Bernardo Carvalho, em sua crônica “O mais radioso dos dias”, de 17/08/2004 (em O mundo fora dos eixos. São Paulo: Publifolha, 2005, p. 145), utiliza as menções do romance sobre o Brasil para tratar dos efeitos predatórios da ocupação do solo pela agricultura e pela pecuária no país, sem critérios ou contrapartidas sustentáveis tanto para os recursos naturais como para as populações ali residentes – seringueiros, sertanejos, índios, pescadores etc. Amazônia para Sebald é a materialização tanto da metáfora presente no nome do país (Brésil, fr. Brasa ou braseiro) a respeito das vastas regiões de mata consumidas pelo fogo em um movimento de expansão irrefreável para o oeste, bem como de uma alegoria cristalizada da combustão como um fator onipresente no desenrolar da história humana. No fundo, a leitura de Carvalho sobre o evento, amparado pelo texto de Sebald, é uma crítica ao neoliberalismo que, como o resto do mundo, também está em fratura.

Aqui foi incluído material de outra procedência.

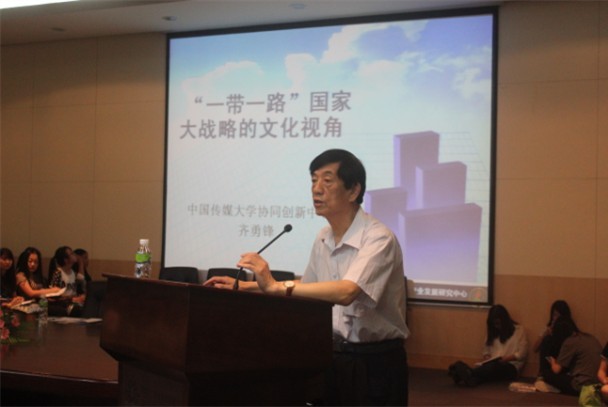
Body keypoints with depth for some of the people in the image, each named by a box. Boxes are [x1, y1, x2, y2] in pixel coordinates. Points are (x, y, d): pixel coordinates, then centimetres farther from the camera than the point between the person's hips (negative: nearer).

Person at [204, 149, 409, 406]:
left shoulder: (378, 238, -20)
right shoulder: (323, 239, 5)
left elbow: (346, 293, -35)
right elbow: (307, 289, 18)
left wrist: (276, 286, -35)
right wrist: (244, 287, 9)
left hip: (375, 362, -7)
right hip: (334, 357, 7)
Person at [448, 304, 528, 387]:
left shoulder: (519, 330, 6)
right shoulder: (492, 331, 21)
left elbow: (521, 354, 0)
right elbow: (486, 351, 21)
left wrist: (505, 358, -14)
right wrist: (487, 357, -1)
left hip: (511, 366, -4)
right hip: (492, 364, 4)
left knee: (493, 367, -39)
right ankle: (470, 378, -69)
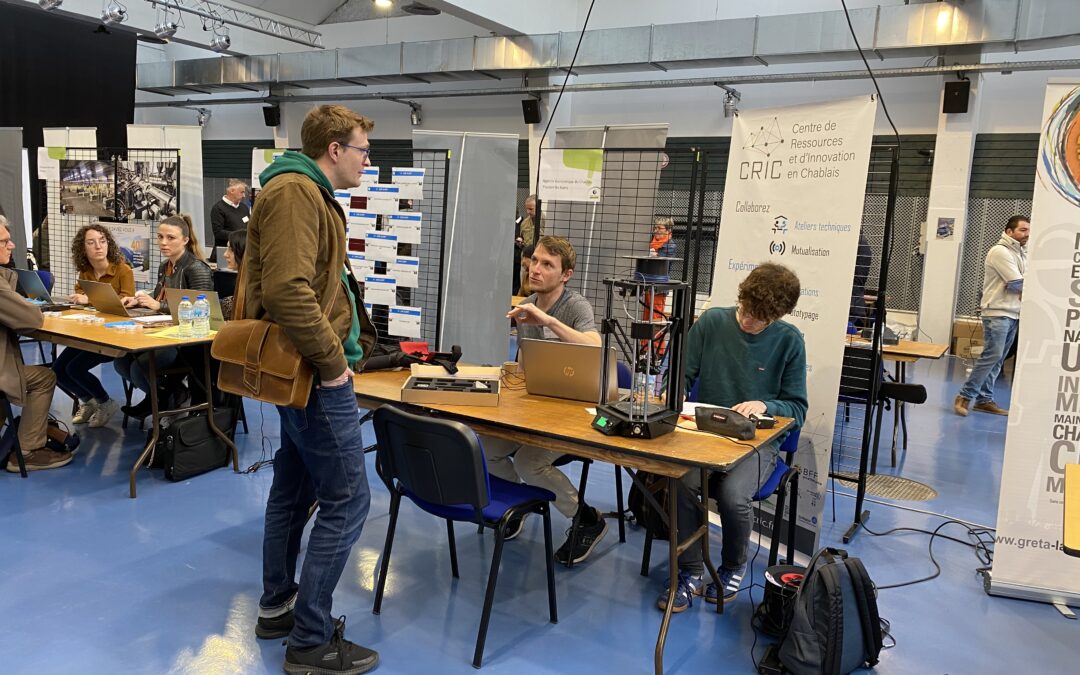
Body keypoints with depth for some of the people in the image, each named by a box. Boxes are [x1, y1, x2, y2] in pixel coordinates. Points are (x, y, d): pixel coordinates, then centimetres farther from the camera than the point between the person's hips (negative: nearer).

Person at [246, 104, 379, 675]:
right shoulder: (295, 191, -17)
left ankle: (277, 607, 33)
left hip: (301, 370, 11)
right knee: (346, 502, -5)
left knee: (293, 489, 18)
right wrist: (332, 360, -21)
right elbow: (287, 291, -28)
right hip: (317, 375, -11)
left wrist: (338, 347, 14)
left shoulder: (308, 192, 17)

Até onde, além disso, estende-se a sombra da literatura de Sebald pelo mundo? Alguns escritores contemporâneos já explicitaram a influência desse autor desterrado, como Will Self, Teju Cole, Susan Sontag, o próprio Bernardo Carvalho no Brasil, entre outros. Também podemos associá-lo a outros escritores-viajantes – como Bruce Chatwin, Paul Theroux e Henri Michaux – pelo fato de que transformam seus deslocamentos em uma forma de apropriação da memória e uma forma de acessar sua identidade.
Como anuncia em uma de suas epígrafes, Saturno é o planeta que apresenta anéis formados pela colisão com uma de suas luas, cujos restos foram mantidos em órbita pela gravidade desse grande planeta, tal como o titã homônimo da mitologia romana (ou Chronos, para os gregos) a devorar seus próprios filhos, como também nos devora, desafiando-nos a manter íntegra, a cada dia, nossa própria memória. Isso já foi tema de uma bela crônica de nossa confrade Carla Fregni (https://goo.gl/GHPyKo).
Nada mais auspicioso como meta para o tempo emergente, do qual ainda nada sabemos e quando nada é o que parece.
Texto brilhante, Guilherme, gosto destas reflexões. Muita lucidez em trazer através da literatura, paralelo com o mundo real. abraços.
Obrigado, pai! Pela leitura e pela torcida! Abraço!